# Required actions
A - In the reply, when is RequiredIf invoked?
B - Copy the reply from "I predict that" up to and including "deserialized by MVC.".
C - Does the reply agree with each statement below? Answer yes or no for each, and quote the words of the reply that decide it.
(i) The value parser's job is to provide the correct value at client-side only.
(ii) The writer recommends writing the data-val-* attributes by hand.
(iii) The ArrayValid method added to the model class works on the client side without any further code.

# Extract
______

I predict that your array, even when it contains no elements, is deserialized at server side to non-null (e.g. to empty array or to array containing one default element, hard to say - show your html/js responsible for that). When annotated field is not null, its requirement condition is fulfilled, that’s why model state is valid. The problem may lay in your html I suppose, which sends something to server which is then incorrectly deserialized by MVC.

What you can do is use the other attribute - AssertThat, and write a substitute for RequiredIf logic in your case. This attribute is invoked when annotated field has any value other than null:

[AssertThat("(QuestionTypeAsString == 'SingleSelect' && Skipped == false && RefusedToAnswer == false && ArrayValid(SelectedOptionsAnswer))" +
            "|| QuestionTypeAsString != 'SingleSelect' || Skipped != false || RefusedToAnswer != false", 
             ErrorMessage = "Please complete the answer or select one of the options to skip the question")]
public int[] SelectedOptionsAnswer { get; set; }

as you can see there is ArrayValid method used. This method can be anything which validates the array. Just add this method to your model class:

public bool ArrayValid(int[] arr) { return arr != null && arr.Length > 0; /* or arr.Length > 1, hard to say what you get at server */ }

But take under consideration that this will be working at server side only. If you want this also to work in client side, add this to your view:

<script>
    ea.addMethod('ArrayValid', function (arr) { return arr != null && arr.length > 0; });
</script>

But take under consideration that this client side may not work this time. It’s because everything depends what html is producing.

Regards, Jaroslaw Waliszko

0reactions
jwaliszkocommented, Jan 18, 2016

Instead of referring to this particular example, I can only say that RequiredIf will be invoked only when value is null, AssertThat - when value is not null. It’s the general rule which works the same way at both server- and client-side.

Value parser is an exceptional mechanism, which helps to extract values from HTML, if default selector $('field').val() is not enough (e.g. value distracted among multiple fields), or if value taken with such a default selector is given in some custom format (e.g. "1;2;3", and you need such string value to be parsed into an array [1,2,3]). Its job is to provide the correct value at client-side only. It has nothing to do with server-side. Server-side just works on objects already deserialized by some arbitrary model binder, e.g. provided by MVC framework (in vast majority of cases).

When value parser returns null for an empty array, AssertThat will not be invoked. So, if you’re not using RequiredIf, but AsserThat only, take that under consideration and parse the value accordingly - instead of null return an empty array [].

For example (code is oversimplified to show the difference):

  • here RequiredIf will be fired for an empty array (because null is returned that time):

    ea.addValueParser('ArrayParser', function (value, field) {
        var array = ... // deserialize your DOM extracted value to array object
        return array.length === 0 ? null : array; 
    });
    
  • here forget about RequiredIf, only AssertThat will be invoked (null is never returned):

    ea.addValueParser('ArrayParser', function (value, field) {
        var array = ... // deserialize your DOM extracted value to array object
        return array === null ? [] : array; 
    });
    

I know that it is not that obvious, and can introduce some confusion at the beginning. To understand it better, I can advice to debug through it few times - the good starting points are here (in script v2.6.3):

image

In the end - the data-val-* attributes written by hand is a bad idea whatsoever. They are supposed to be generated automatically by some helpers, powered by the data EA parser produces (after all the type safety checks, etc.). Otherwise, if you’ll change your expression, these data-val* attributes are required to be manually updated as well (which is not a way to work with EA - too much overhead, error prone). If you’d ask me, I’d have resigned from client-side validation support, and relay on server-side one only in such exceptional cases.

______

# Entries provided

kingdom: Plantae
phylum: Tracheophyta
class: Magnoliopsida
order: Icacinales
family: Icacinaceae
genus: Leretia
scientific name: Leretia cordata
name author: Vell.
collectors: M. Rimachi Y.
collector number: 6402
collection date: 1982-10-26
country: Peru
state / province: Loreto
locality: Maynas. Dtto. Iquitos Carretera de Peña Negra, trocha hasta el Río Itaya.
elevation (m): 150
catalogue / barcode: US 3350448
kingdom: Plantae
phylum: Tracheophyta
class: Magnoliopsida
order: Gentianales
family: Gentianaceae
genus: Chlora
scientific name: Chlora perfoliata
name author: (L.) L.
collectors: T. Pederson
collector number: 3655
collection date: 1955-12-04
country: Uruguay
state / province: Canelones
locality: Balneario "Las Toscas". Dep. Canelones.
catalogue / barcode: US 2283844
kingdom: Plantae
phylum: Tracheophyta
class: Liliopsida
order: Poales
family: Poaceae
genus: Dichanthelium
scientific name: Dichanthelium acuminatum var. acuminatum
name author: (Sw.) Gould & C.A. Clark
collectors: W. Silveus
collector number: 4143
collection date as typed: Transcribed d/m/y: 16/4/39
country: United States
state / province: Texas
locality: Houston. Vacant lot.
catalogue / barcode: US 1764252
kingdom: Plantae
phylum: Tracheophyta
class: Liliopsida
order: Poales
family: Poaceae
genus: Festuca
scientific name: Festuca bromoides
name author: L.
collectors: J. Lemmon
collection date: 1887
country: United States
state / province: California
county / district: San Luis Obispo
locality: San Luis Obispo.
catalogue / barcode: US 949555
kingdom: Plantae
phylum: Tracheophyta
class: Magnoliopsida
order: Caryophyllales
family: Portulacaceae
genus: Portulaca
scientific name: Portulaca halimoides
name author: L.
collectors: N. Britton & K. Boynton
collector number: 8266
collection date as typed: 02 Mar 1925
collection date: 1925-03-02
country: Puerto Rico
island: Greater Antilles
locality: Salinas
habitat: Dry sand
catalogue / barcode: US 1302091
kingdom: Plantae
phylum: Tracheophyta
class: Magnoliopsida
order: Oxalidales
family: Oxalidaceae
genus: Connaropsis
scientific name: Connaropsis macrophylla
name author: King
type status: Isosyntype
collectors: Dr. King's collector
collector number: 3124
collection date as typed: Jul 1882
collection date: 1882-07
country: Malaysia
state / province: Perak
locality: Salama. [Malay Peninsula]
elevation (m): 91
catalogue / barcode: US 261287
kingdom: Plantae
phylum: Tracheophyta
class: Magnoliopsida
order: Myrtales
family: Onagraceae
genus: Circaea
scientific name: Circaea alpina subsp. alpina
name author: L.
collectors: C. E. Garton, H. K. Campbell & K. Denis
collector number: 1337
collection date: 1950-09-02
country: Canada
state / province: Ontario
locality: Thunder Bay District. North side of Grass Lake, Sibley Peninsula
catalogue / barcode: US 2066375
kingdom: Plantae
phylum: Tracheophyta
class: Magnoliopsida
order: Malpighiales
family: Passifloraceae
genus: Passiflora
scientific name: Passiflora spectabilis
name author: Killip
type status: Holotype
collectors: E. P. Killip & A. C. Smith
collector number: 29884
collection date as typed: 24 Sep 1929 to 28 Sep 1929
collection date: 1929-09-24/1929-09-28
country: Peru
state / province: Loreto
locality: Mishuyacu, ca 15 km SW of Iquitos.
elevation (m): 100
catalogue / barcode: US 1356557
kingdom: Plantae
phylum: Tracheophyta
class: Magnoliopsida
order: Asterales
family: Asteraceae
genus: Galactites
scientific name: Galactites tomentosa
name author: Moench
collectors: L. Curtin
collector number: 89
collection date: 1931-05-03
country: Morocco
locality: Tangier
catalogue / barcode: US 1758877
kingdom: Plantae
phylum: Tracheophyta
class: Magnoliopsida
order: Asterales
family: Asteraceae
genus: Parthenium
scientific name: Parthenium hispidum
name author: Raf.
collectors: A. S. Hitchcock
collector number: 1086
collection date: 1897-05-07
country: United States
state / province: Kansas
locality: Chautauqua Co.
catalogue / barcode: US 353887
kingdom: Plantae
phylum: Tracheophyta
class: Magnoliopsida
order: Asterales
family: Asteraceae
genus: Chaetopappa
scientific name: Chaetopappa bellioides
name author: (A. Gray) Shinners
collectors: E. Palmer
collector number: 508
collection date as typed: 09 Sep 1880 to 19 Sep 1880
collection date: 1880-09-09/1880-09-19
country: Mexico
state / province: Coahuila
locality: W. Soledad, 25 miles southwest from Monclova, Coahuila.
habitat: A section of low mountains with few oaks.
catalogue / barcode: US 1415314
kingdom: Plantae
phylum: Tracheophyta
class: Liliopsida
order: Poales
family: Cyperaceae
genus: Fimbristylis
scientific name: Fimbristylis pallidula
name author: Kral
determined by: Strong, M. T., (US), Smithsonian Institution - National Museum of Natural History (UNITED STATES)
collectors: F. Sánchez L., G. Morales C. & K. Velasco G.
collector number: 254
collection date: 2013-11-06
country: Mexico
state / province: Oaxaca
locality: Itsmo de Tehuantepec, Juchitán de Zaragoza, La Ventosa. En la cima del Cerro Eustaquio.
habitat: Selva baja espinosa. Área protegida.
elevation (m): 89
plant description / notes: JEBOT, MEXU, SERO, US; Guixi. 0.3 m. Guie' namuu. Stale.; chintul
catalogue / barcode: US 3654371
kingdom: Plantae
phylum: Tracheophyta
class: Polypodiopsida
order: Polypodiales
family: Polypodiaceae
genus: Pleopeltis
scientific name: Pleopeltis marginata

______

# Written answers
A - Only when the value is null.

B -
I predict that your array, even when it contains no elements, is deserialized at server side to non-null (e.g. to empty array or to array containing one default element, hard to say - show your html/js responsible for that). When annotated field is not null, its requirement condition is fulfilled, that’s why model state is valid. The problem may lay in your html I suppose, which sends something to server which is then incorrectly deserialized by MVC.

C -
(i) Yes: "Its job is to provide the correct value at client-side only."
(ii) No: "the data-val-* attributes written by hand is a bad idea whatsoever."
(iii) No: "But take under consideration that this will be working at server side only."